Every chain features multiple blocks and every block includes three elements:
- The data contained inside the block
- A 32-bit whole number randomly generated during block creation, is called the nonce.
- And the block header attached to the nonce is a 256-bit number called hash.
Unless the block is mined, the data in it is forever wedded to the two components.
Speaking of mining, miners are the ones who create the blocks on the chain.
In a blockchain network, every block has a particular nonce and hash. However, the hash follows a chronological order, referencing the hash of the prior block in the chain. Hence, it is quite difficult to mine blocks, especially on a larger chain.
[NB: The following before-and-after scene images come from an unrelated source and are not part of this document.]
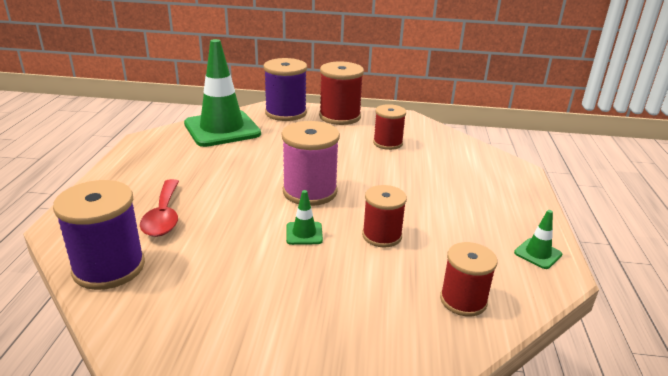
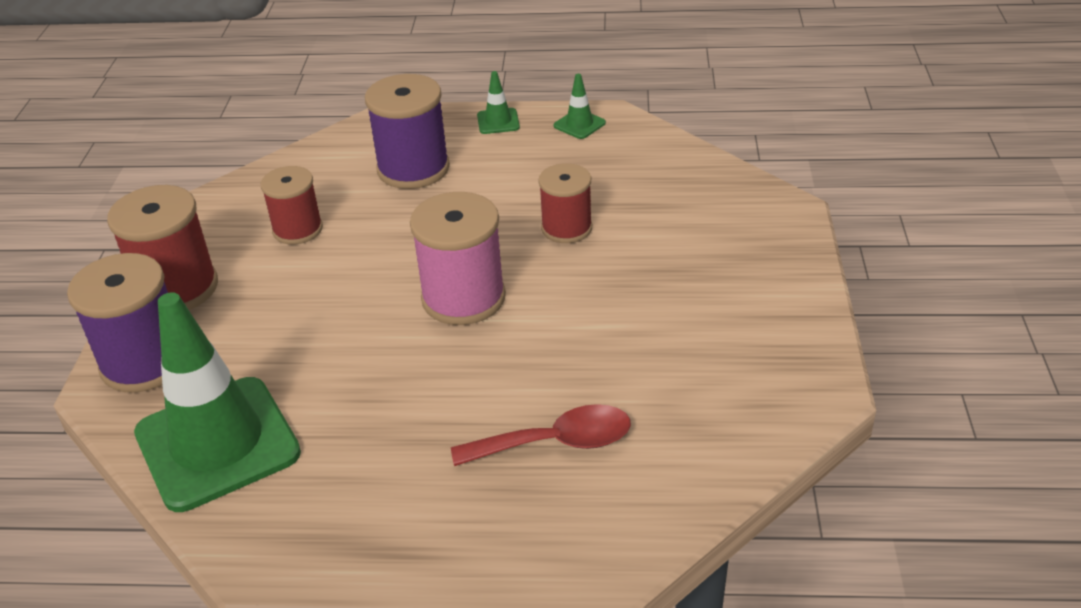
camera: 90 degrees left, 10 degrees up
(109, 267) = (695, 464): purple spool -> purple spool (413, 169)
(304, 233) = (574, 292): green traffic cone -> green traffic cone (498, 121)
(463, 300) = (671, 174): red spool -> none

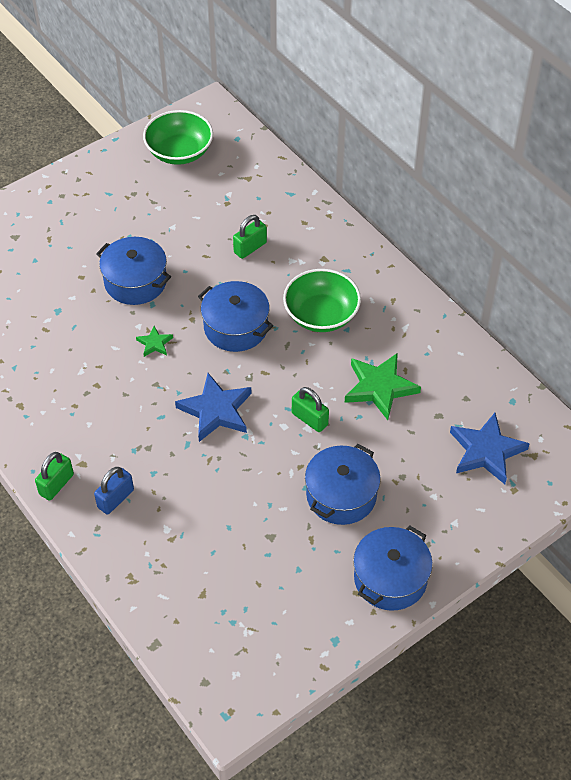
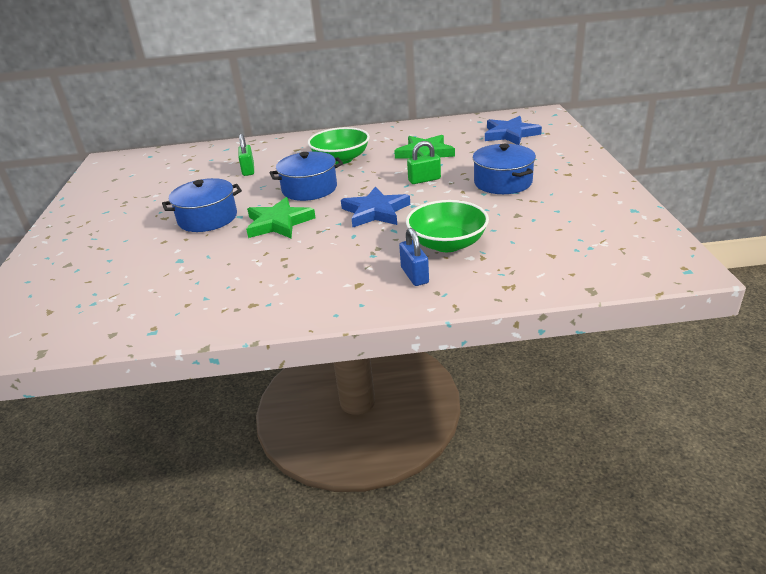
camera: 55 degrees left, 20 degrees down
(56, 484) = (366, 304): green padlock -> none
(154, 343) = (278, 223): green star -> green star, size x2.02
(179, 152) = (122, 177): green bowl -> green bowl (447, 244)
(390, 578) = (590, 180): blue pot -> none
That’s why miners use special software to solve tremendously complex mathematical problems to generate an acceptable nonce and hash. Since the nonce is only 32 bits, while the hash is 25 bits, there are four billion possible nonce and hash combinations that are mined before the correct combination is found. The miners call the right combination “the golden nonce”. And the block containing the nonce is added to the chain.
Remember when you were a kid and you’d mess up one calculation in a math problem during an exam? Now, to change the current issue, you’d have to redo all the calculations leading up to the original mistake.
That is pretty much how changing a block would look like. Except, it is exceptionally difficult to re-mine a block as finding the golden nonce requires incredible computing power and an enormous amount of time. As a result, editing blockchain technology is extremely unfavorable.
As previously mentioned, blockchain is built on the concept of decentralized. A blockchain network belongs to no one organization. Therefore, the nodes present in the chain distribute the digital ledger across a network of computers.
Nodes are electrical devices that maintain copies of the blockchain and every node has its individual copy. Additionally, nodes are meant to keep the network functioning by algorithmically approving any newly minted blocks that are to be added to the chain.
Because blockchains are transparent, every user is provided with a unique alphanumeric identification number to monitor their transactions. Collaboration of visible public information while also safeguarding user anonymity, issues trust amongst its members.
Blockchain for cryptocurrency
Cryptocurrency is blockchain’s most popular use. In brief, cryptocurrencies are digital currencies that are used to purchase things online. For example, your next grocery run or a vacation in the Bahamas. However, unlike cash, the transactions made through cryptocurrency are recorded and secured.
Roughly 6,700 cryptocurrencies exist right now around the world worth a market capitalization of over $1.6 trillion. Bitcoin among these being the most famous and powerful. Presently, one single bitcoin is worth about 45 thousand US dollars.
Cryptocurrency relies on blockchain technology for security. Given that unique identifications are attached to every user, theft is a lot harder to execute. Another major reason, blockchain-based cryptocurrency is more efficient is due to its lack of a centralized system. Money from everywhere can be sent anywhere without interference or banks.